Lea-Francis 1920ca 3 ½ HP 496 cc M.A.G. IOE V-twin frame # A 1640 engine # 2 C10 No. 43208
In 1895 Richard Henry Lea and Graham Inglesby Francis formed a partnership to manufacture high quality pedal cycles in Coventry. Around 1910 it was decided to go into motorcycle manufacture. A prototype was built in 1911 and by August 1912 the product was thoroughly tested and ready for introduction to the press and public. Important features of the machine were the enclosed all-chain transmission, thoughtfully sited Bosch magneto, a sliding dog two-speed gear and a quickly detachable rear wheel. Quality of workmanship and engineering were on a very high level, comparable to the high standard set by John Marston’s Sunbeam machines. For the 1914 season an additional model was introduced with a somewhat bigger 496 cc J.A.P. engine and at the end of 1914 a three speed gearbox was introduced. After the war the customer could choose for a J.A.P. or M.A.G. engine of 496 cc. From 1921 on also a 5 HP (592 cc) power source was available. By mid-1924 motorcycle production came to a halt and Lea & Francis Ltd. concentrated entirely on the production of light cars. A typical Lea-Francis feature – seldom seen on a motorcycle – are the flexible metal downpipes of the exhaust system. We gather this machine is a 1920 model, since the M.A.G. engines were available late in 1919 and 1921 models got a shorter steering head. The long steering head was designed to provide well-spaced and effective bearing locations.

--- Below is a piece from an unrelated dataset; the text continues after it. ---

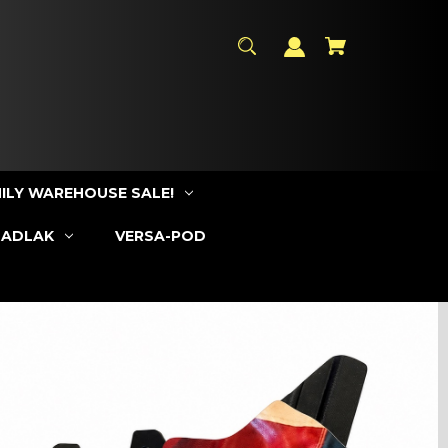
ILY WAREHOUSE SALE!
SADLAK
VERSA-POD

This well-made machine is fitted with foot clutch, enclosed rear chain, Lucas acetylene lighting system and has roomy footboards. She is an older restoration and quite a rare survivor; it is recorded that some 1,500 machines were made, of which around two dozen remain with us today. The Lea-Francis story was recorded by Ken Hallworth in “OLD BIKE” number 18, summer 1996.